(Data excerpt begins)

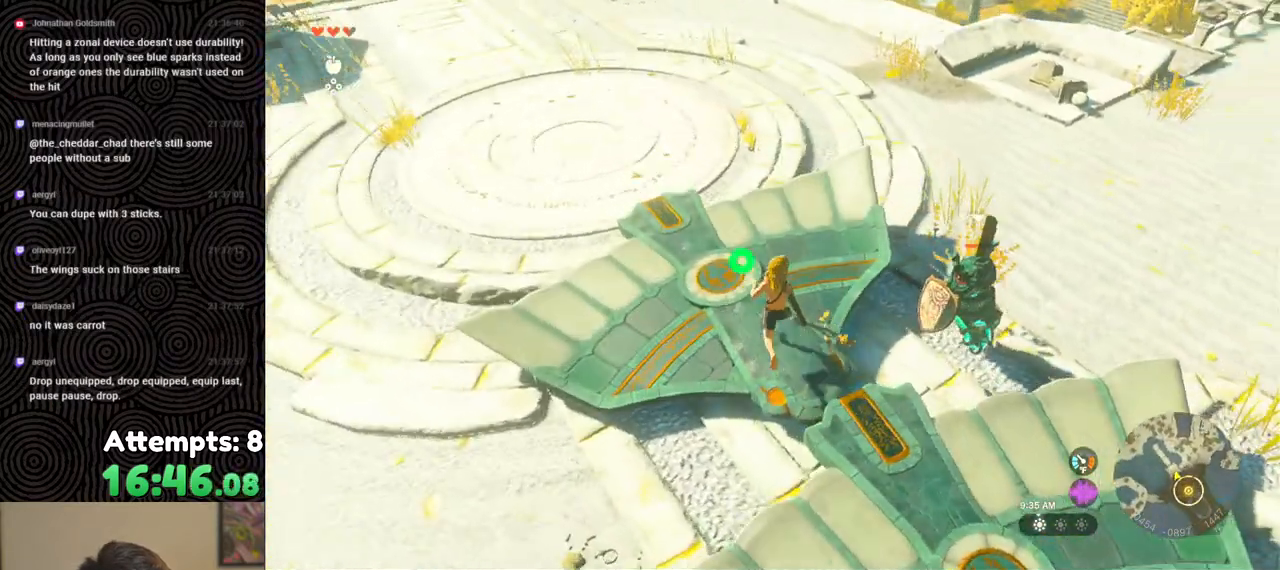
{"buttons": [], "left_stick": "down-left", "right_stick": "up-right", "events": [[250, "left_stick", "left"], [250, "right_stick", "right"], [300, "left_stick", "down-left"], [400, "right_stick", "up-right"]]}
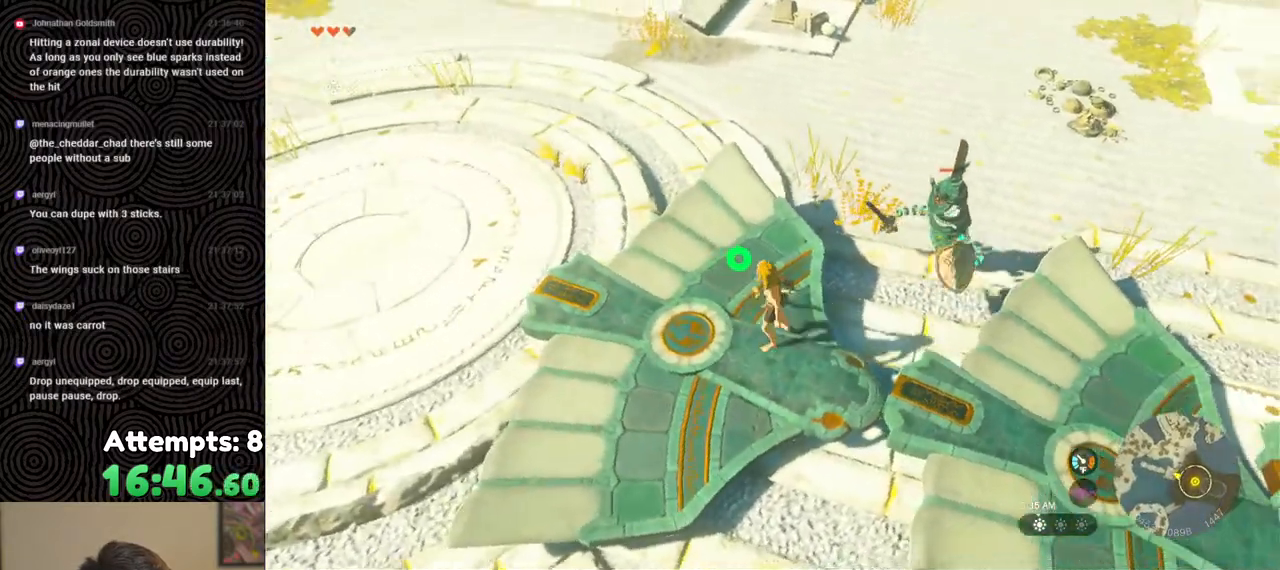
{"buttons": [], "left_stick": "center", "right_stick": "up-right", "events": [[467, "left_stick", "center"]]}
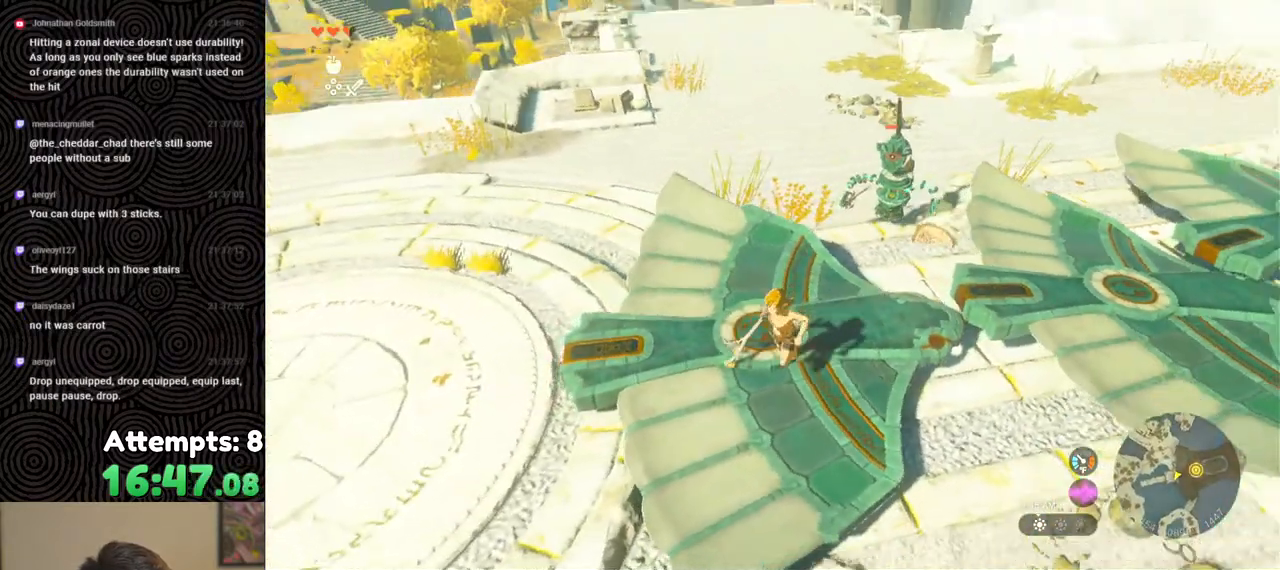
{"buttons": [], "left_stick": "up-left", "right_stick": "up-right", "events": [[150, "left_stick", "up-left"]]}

(Data excerpt ends)

### Work to complete
Full copy, no pictures: write out each line of the data exactly as it stands.

### Finished exercise
{"buttons": [], "left_stick": "down-left", "right_stick": "up-right", "events": [[250, "left_stick", "left"], [250, "right_stick", "right"], [300, "left_stick", "down-left"], [400, "right_stick", "up-right"]]}
{"buttons": [], "left_stick": "center", "right_stick": "up-right", "events": [[467, "left_stick", "center"]]}
{"buttons": [], "left_stick": "up-left", "right_stick": "up-right", "events": [[150, "left_stick", "up-left"]]}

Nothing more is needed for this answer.